• _Aim A_: In the phishing domain detection notebook, how many entries does the loaded dataset contain?
• _Aim B_: Write the next part of the phishing domain detection notebook, picking up right after its final code cell.

• _Text excerpt_:
—————
# **Phishing Domain Detection (Data Collection and Extraction)**

### The purpose of this notebook is to extract pertinent information out of the malicious and benign URLs Kaggle dataset
https://www.kaggle.com/siddharthkumar25/malicious-and-benign-urls.

Research credits go to https://github.com/deepeshdm/Phishing-Attack-Domain-Detection

In [48]:
# Check if GPU is being used
import tensorflow as tf

gpu_device = tf.test.gpu_device_name()
if gpu_device:
    print(f"GPU found: {gpu_device}")
else:
    print("No GPU found, using CPU.")


No GPU found, using CPU.


In [49]:
# Import necessary libraries
import pandas as pd

# Load the dataset and handle potential errors
try:
    df = pd.read_csv("./urldata.csv")
except FileNotFoundError:
    print("Error: File not found. Ensure the file path is correct.")
    exit()

# Remove the unnamed columns
df.drop(columns=["Unnamed: 0"], inplace=True, errors='ignore')

# Display basic info and first few rows for inspection
df.info()
df.head(5)


<class 'pandas.core.frame.DataFrame'>
RangeIndex: 450176 entries, 0 to 450175
Data columns (total 3 columns):
 #   Column  Non-Null Count   Dtype 
---  ------  --------------   ----- 
 0   url     450176 non-null  object
 1   label   450176 non-null  object
 2   result  450176 non-null  int64 
dtypes: int64(1), object(2)
memory usage: 10.3+ MB


Unnamed: 0,url,label,result
0,https://www.google.com,benign,0
1,https://www.youtube.com,benign,0
2,https://www.facebook.com,benign,0
3,https://www.baidu.com,benign,0
4,https://www.wikipedia.org,benign,0


In [50]:
# Printing number of legit and fraud domain urls
df["label"].value_counts()
—————
• _Data_:
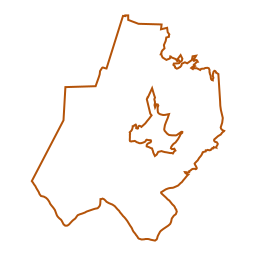 outline of Kafr Al-Dawwar, Al Buhayrah, Egypt
{"feature_id": "37247803B13171530844779", "entity_name": "Kafr Al-Dawwar", "entity_type": "district", "adm_level": 2, "iso_a3": "EGY", "parent_name": "Egypt", "parent_adm1": "Al Buhayrah", "projection": "mercator", "projection_center": [30.133, 31.129], "detail": "fine", "context": "isolated", "style": "outline", "palette": "amber", "viewbox_px": 256, "rotation_deg": 0, "n_neighbors": 0, "source": "geoboundaries", "source_scale": "gbopen_adm2", "svg_char_len": 5875}
<svg xmlns="http://www.w3.org/2000/svg" viewBox="0 0 256 256"><path d="M176.8,211.6L176.7,211.2L176.4,210.7L176.2,209.5L175.4,208.6L174.8,207.1L174.0,205.9L172.3,204.3L169.3,200.5L167.7,199.4L165.9,197.5L161.3,193.3L161.1,192.3L165.7,189.4L166.7,189.0L168.3,188.4L169.5,188.1L171.2,187.9L172.7,187.8L173.7,187.5L178.0,185.6L178.9,184.8L180.8,182.9L181.6,182.4L182.3,181.6L183.4,180.1L183.8,179.7L187.1,175.7L188.2,174.6L187.5,174.5L185.3,172.9L184.9,172.1L186.2,172.2L187.8,172.5L189.3,172.1L189.4,171.6L189.2,171.2L189.6,171.0L191.0,170.1L191.5,169.5L192.8,168.9L195.0,168.8L195.7,169.2L196.2,169.0L196.7,168.5L196.7,167.8L196.0,166.3L195.3,165.2L194.6,163.7L194.8,163.3L197.0,161.0L197.6,160.5L199.2,157.9L200.9,155.9L201.8,154.5L202.7,152.3L203.1,152.4L203.7,151.9L205.7,151.4L205.8,150.3L206.8,150.3L207.6,149.9L209.6,150.3L210.7,150.0L210.8,149.5L211.5,149.2L212.3,148.1L213.0,148.4L213.8,147.1L214.9,147.6L215.9,147.3L216.3,147.5L216.2,147.0L216.8,145.9L217.6,144.6L217.8,143.9L217.3,143.0L216.7,142.2L215.2,141.9L214.1,140.7L214.2,139.5L218.1,136.1L220.8,134.5L222.1,132.7L223.1,131.8L224.0,131.2L224.2,130.9L223.2,130.5L222.3,130.0L221.6,129.4L221.0,128.5L220.7,127.4L222.2,122.7L222.8,118.0L220.9,110.0L220.3,105.7L220.2,103.5L220.1,101.2L218.4,74.8L218.4,74.1L216.6,72.9L216.1,72.7L215.8,71.7L215.5,71.4L215.4,71.2L214.9,70.9L214.4,70.8L213.3,72.2L213.3,73.2L212.9,73.8L212.9,76.5L213.3,77.3L213.4,77.9L212.8,79.0L212.8,80.3L211.8,80.0L211.1,79.1L210.9,78.1L210.8,77.6L210.7,76.4L210.7,75.8L209.8,73.7L209.8,72.7L209.5,72.2L209.5,69.9L209.4,69.7L209.2,69.2L208.7,68.2L207.4,67.8L205.2,68.0L204.0,68.7L202.5,68.7L201.1,68.9L200.2,70.0L199.2,69.4L196.6,68.2L193.5,68.3L192.9,69.1L191.2,68.0L192.2,67.1L192.8,66.9L193.1,66.9L193.6,66.6L193.8,66.6L195.0,66.0L193.7,65.0L194.0,64.5L194.7,64.1L195.0,63.9L195.7,63.0L196.7,62.2L197.1,61.9L197.3,61.7L197.7,61.7L197.2,60.7L196.8,60.2L196.2,60.0L195.9,60.0L194.2,60.8L193.7,60.8L193.6,60.5L193.5,59.3L193.7,58.9L194.0,58.5L194.3,58.5L194.5,58.3L194.7,58.0L194.9,57.8L196.1,55.7L192.6,56.3L191.9,59.8L191.2,60.5L187.2,63.3L184.9,62.3L182.1,63.6L181.8,63.8L181.5,64.6L181.5,65.1L181.3,65.7L180.1,67.1L179.6,67.2L178.8,67.8L178.1,68.2L177.4,68.5L176.6,68.6L176.4,68.4L176.0,68.1L175.6,68.0L175.2,67.6L175.1,67.4L175.0,66.9L175.0,66.4L173.4,64.9L173.8,63.6L178.4,63.3L178.8,63.2L179.1,63.1L179.2,62.8L179.9,62.1L180.8,61.6L181.9,60.6L181.9,60.2L182.4,58.8L180.6,55.1L177.8,58.8L179.0,60.5L177.2,61.1L175.8,59.1L171.5,57.4L170.9,56.6L170.3,56.4L169.9,58.4L168.5,59.1L168.2,59.1L166.4,59.9L162.6,57.5L161.4,54.9L161.4,53.9L161.1,54.2L160.8,54.2L161.5,52.5L161.6,51.8L162.4,50.4L162.8,50.0L164.5,48.4L163.9,45.1L165.7,40.9L166.3,37.5L168.9,36.8L168.9,35.4L169.3,34.4L167.7,32.2L167.1,27.8L161.0,29.3L161.6,24.5L160.3,24.4L138.5,23.8L128.2,19.9L128.2,15.4L125.3,15.4L125.3,16.1L123.0,15.9L106.5,68.5L105.8,68.4L102.9,67.5L102.7,67.5L102.3,67.7L102.0,68.0L100.0,71.2L100.0,71.5L99.7,74.3L98.9,76.9L95.6,86.2L65.4,87.1L63.5,120.3L31.8,181.1L32.9,182.5L34.0,184.3L35.4,186.2L36.4,188.2L38.7,192.0L39.6,194.2L41.0,196.0L43.8,196.6L46.0,197.8L47.6,199.3L49.2,201.6L50.2,203.8L51.3,205.3L53.2,207.6L54.9,210.0L56.7,214.9L57.4,216.2L58.3,217.3L59.5,218.5L61.0,219.7L61.8,220.9L63.7,224.6L64.3,224.8L65.2,225.7L66.7,225.7L67.5,225.5L67.7,225.4L68.5,224.8L69.0,224.5L70.8,222.5L72.1,221.1L73.2,220.1L75.3,218.5L76.7,216.5L77.7,215.2L79.8,214.3L82.1,213.6L85.0,212.5L86.5,211.6L88.2,211.0L93.5,209.2L95.2,208.7L97.3,208.3L98.0,207.9L99.4,206.3L99.7,205.7L100.0,205.0L100.2,204.1L100.3,203.2L100.5,199.1L101.6,199.0L102.6,198.6L104.1,199.3L105.5,200.6L106.5,201.8L107.7,202.4L108.4,202.9L111.2,204.1L112.3,204.5L114.7,206.1L117.7,209.5L119.0,210.7L120.1,212.4L121.8,214.4L123.2,216.2L124.1,217.0L125.4,218.5L127.3,221.0L130.3,225.9L131.2,227.1L131.5,227.7L132.0,228.4L132.4,229.6L133.4,231.5L135.3,233.8L136.2,235.2L136.7,235.7L137.0,236.2L137.4,236.7L138.2,238.1L138.8,238.6L141.6,239.5L144.2,239.3L145.6,239.0L147.6,239.0L148.8,239.1L150.6,239.7L155.0,240.6L156.7,239.4L157.2,238.2L157.6,236.5L158.2,235.2L160.0,231.8L160.9,230.8L163.1,229.1L168.3,225.6L170.2,223.9L171.1,221.8L171.4,220.3L171.8,218.5L173.8,215.7L175.8,214.2L176.8,211.6ZM154.1,95.0L155.0,97.6L154.4,98.9L154.3,99.2L155.0,102.1L154.9,103.4L154.7,104.5L154.5,105.0L155.1,107.4L156.6,104.3L157.8,104.5L158.3,105.6L157.7,107.2L157.6,108.2L157.7,109.4L157.7,110.6L158.0,112.5L158.9,113.5L160.3,114.3L163.1,115.0L165.1,114.9L168.5,114.2L169.0,114.1L167.7,118.1L166.0,122.2L164.9,125.2L164.2,129.3L164.6,130.7L167.2,133.7L169.1,135.0L171.8,135.3L173.3,135.3L175.4,135.4L176.6,135.2L181.4,131.8L182.3,131.9L182.3,132.3L182.2,132.9L180.9,133.9L180.3,134.8L179.7,136.3L178.9,137.5L178.5,138.4L177.9,139.3L175.5,142.5L173.5,143.9L172.3,145.3L171.2,147.0L170.9,148.3L171.4,148.6L171.9,149.1L173.3,149.0L174.3,148.7L175.4,150.6L174.2,151.3L173.1,153.2L172.9,153.5L172.7,153.4L171.6,153.0L170.4,153.1L166.4,152.3L164.9,152.1L162.6,151.5L161.6,151.1L158.2,151.9L156.7,154.6L154.9,156.0L153.7,153.5L153.2,152.3L153.0,151.1L152.3,149.5L152.1,148.5L150.7,148.0L148.6,147.0L146.7,146.4L146.7,145.1L147.3,144.1L148.0,143.5L150.6,142.3L151.1,141.1L150.7,140.2L148.4,140.1L146.7,139.7L146.1,140.1L145.5,141.3L144.7,141.9L143.1,142.6L141.0,143.2L140.5,143.2L139.4,143.2L138.6,142.9L137.8,142.5L137.0,142.3L134.8,140.9L134.0,141.1L132.7,141.2L131.8,141.3L131.3,141.5L130.1,141.2L129.8,140.5L129.8,139.1L129.9,137.6L129.9,135.2L129.8,134.9L130.1,134.0L130.0,133.2L129.7,132.6L129.7,132.3L131.1,131.0L131.9,129.8L132.0,129.6L132.3,128.8L132.6,127.5L132.7,126.2L133.7,126.1L134.2,125.4L135.7,124.6L136.2,125.4L136.2,127.5L136.2,128.2L137.5,128.6L138.0,128.4L137.9,127.8L138.4,126.7L139.0,125.9L139.4,125.8L140.6,126.2L141.4,126.9L145.3,123.4L147.3,120.8L149.0,118.8L151.6,115.3L150.3,113.7L146.8,99.2L147.6,97.3L147.9,97.4L152.1,88.2L154.1,95.0Z" fill="none" stroke="#b45309" stroke-width="2"/></svg>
—————
• _Exercise response A_: 450,176 entries.

• _Exercise response B_:
label
benign       345738
malicious    104438
Name: count, dtype: int64

## **Extracting Length Features**
#### Length features of the following properties can be extracted for relevant data analysis
- Length Of Url
- Length of Hostname
- Length Of Path
- Length Of First Directory
- Length Of Top Level Domain

In [51]:
from urllib.parse import urlparse

# Function to handle invalid or empty URLs
def safe_urlparse(url):
    try:
        parsed_url = urlparse(url)
        if parsed_url.netloc:
            return parsed_url
        else:
            return None  # Return None if no valid netloc is found
    except ValueError:
        return None  # Return None for invalid URLs

# Length of URL, Hostname, Path, and First Directory Length
df['url_length'] = df['url'].str.len()

# Apply the safe_urlparse function and handle missing or invalid netloc
df['hostname_length'] = df['url'].apply(lambda i: len(safe_urlparse(i).netloc) if safe_urlparse(i) else 0)
df['path_length'] = df['url'].apply(lambda i: len(safe_urlparse(i).path) if safe_urlparse(i) else 0)

# Function for calculating First Directory Length
def fd_length(url):
    parsed_url = safe_urlparse(url)
    if parsed_url and parsed_url.path:
        return len(parsed_url.path.split('/')[1]) if parsed_url.path.split('/') else 0
    return 0

df['fd_length'] = df['url'].apply(fd_length)


In [52]:
import re

# List of special characters
special_chars = ['-', '@', '?', '%', '.', '=', 'http', 'https', 'www']

# Loop through each special character and count its occurrences in the URL
for char in special_chars:
    # Use re.escape to ensure characters are treated as literals
    df[f'count_{char}'] = df['url'].str.count(re.escape(char))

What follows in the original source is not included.